Erica Lucke Dean

"Making the world a better place, one book at a time."

the adventures of twitter girl

“Have you ever felt as if you were saving the world, one reader at a time?”

I was asked that question this evening by a fellow writer, and after taking just a minute to think about it…yes, I think might feel that way.

Sort of.

In the real world (a place I am frequently forced to visit) I do get requests for insight and advice with some regularity.  Usually things like…”how do you spell (insert word here)” or “should pick the red or the pink polish for my toes?” And I rise to the occasion like the superhero I am… “Go for the pink, it’s more flattering to your skin,” and “the S is silent in Illinois.”

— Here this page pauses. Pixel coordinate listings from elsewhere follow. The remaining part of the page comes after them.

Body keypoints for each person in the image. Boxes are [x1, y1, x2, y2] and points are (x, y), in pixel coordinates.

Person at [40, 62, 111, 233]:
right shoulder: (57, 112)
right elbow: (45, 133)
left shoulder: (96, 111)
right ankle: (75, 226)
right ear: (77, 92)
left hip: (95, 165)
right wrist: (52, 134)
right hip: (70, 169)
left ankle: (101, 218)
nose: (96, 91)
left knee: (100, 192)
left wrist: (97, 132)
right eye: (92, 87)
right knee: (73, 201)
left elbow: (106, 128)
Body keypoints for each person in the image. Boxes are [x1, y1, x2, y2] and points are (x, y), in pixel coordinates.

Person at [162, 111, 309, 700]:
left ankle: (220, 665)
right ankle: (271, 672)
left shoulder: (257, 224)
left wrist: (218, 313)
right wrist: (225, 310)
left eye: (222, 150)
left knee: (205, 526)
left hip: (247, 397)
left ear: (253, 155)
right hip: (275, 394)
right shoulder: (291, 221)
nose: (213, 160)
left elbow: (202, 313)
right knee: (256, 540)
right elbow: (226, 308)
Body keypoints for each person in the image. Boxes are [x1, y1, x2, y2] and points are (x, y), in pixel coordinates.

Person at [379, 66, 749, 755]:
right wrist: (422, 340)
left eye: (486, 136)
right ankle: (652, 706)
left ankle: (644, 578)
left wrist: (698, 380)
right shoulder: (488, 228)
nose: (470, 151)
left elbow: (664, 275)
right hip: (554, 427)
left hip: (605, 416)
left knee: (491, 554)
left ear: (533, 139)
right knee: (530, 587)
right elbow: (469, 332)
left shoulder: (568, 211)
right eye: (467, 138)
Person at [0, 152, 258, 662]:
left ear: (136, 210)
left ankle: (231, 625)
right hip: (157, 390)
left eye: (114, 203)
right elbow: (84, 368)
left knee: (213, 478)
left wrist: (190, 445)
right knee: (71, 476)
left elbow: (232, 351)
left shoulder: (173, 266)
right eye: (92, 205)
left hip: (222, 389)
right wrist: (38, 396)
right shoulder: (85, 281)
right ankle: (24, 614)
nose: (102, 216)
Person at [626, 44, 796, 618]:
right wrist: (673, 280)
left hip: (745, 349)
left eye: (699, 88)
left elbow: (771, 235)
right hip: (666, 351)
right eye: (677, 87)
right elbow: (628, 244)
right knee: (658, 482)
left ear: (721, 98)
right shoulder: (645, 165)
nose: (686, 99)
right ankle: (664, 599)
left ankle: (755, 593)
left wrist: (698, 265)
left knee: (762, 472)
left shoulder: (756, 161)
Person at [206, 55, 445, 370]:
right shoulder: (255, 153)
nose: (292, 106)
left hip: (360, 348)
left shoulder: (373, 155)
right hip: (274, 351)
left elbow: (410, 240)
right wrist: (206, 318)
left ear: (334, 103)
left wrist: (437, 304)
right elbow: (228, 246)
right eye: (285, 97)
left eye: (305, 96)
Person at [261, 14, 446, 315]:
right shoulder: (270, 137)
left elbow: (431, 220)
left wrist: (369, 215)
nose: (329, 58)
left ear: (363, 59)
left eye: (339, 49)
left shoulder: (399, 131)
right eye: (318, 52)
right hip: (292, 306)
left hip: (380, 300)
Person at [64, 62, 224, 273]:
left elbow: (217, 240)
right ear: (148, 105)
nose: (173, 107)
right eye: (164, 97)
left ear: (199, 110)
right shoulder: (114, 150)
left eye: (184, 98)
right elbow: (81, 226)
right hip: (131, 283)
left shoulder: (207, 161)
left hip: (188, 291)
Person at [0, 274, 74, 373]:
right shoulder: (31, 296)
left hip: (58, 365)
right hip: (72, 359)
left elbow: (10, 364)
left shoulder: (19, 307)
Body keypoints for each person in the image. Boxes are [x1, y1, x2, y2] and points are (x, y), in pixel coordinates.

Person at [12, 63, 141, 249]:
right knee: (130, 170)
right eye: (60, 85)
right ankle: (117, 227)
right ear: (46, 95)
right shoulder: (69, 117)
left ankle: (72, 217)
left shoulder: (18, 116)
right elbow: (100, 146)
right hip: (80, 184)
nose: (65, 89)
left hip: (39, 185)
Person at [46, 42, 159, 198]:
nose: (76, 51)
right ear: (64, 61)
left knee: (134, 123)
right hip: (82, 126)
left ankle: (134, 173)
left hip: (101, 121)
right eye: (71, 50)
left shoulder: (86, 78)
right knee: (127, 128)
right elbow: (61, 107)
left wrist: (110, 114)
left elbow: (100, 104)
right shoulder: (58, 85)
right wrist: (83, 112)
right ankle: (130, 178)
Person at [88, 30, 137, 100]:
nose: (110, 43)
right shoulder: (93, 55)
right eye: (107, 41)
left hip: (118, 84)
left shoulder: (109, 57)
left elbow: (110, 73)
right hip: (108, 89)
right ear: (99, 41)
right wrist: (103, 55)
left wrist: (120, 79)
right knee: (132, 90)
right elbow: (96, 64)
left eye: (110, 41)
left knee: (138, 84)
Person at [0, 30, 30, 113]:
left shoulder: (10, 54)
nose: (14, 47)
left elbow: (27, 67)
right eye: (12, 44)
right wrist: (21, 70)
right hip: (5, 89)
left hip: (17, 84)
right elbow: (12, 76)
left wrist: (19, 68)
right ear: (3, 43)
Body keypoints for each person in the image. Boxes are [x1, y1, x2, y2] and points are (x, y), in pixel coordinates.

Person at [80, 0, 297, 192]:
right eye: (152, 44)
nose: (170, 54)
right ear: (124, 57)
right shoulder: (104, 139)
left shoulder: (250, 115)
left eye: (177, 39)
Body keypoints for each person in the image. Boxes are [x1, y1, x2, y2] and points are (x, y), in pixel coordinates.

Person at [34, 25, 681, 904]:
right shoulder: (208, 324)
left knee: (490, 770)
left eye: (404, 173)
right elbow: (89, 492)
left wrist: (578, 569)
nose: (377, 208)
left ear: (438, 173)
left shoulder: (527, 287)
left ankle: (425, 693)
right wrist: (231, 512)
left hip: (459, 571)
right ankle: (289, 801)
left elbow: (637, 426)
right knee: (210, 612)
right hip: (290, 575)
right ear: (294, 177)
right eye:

If you’ve been following my blog, you know I have recently become addicted to Twitter.  I have met several very nice, very eloquent writers there.  It really is like a trendy club where the cool kids get to hang out.  I might not be a cool kid yet, but I have definitely made the guest list for some pretty happening parties.  I even met a writer who has nicknamed me The Great Gazoo, after Fred Flintstone’s snarky Martian sidekick.  She said when she was stuck for ideas or ready to give up for the day, I was there with just the right encouragement, whether day or night…like Gazoo.  I like the comparison.  It makes me feel like a Martian superhero.  

As if I didn't already have delusions of grandeur, today I started a discussion group on the website for writers to share pages and critique each other.  The response has been amazing.  I now have my very own critique, or “critty” group.  I’m part of a club.  Just a bunch of cool kids hanging out to motivate and propel each other to greatness!  Yeah…superhero stuff right here.

So I tell my family how great I am, and how I need to go dig out that baby blanket the kids used to use as a cape and they just stare at me…mouths open like big fish…crickets chirping in the background, and ask me, “did you remember to wash my shirt?” 

I didn’t.

My cape is confiscated.  The big blue painter’s tape "T" is pulled from my shirt and I’m sent to the laundry room…back to the real world.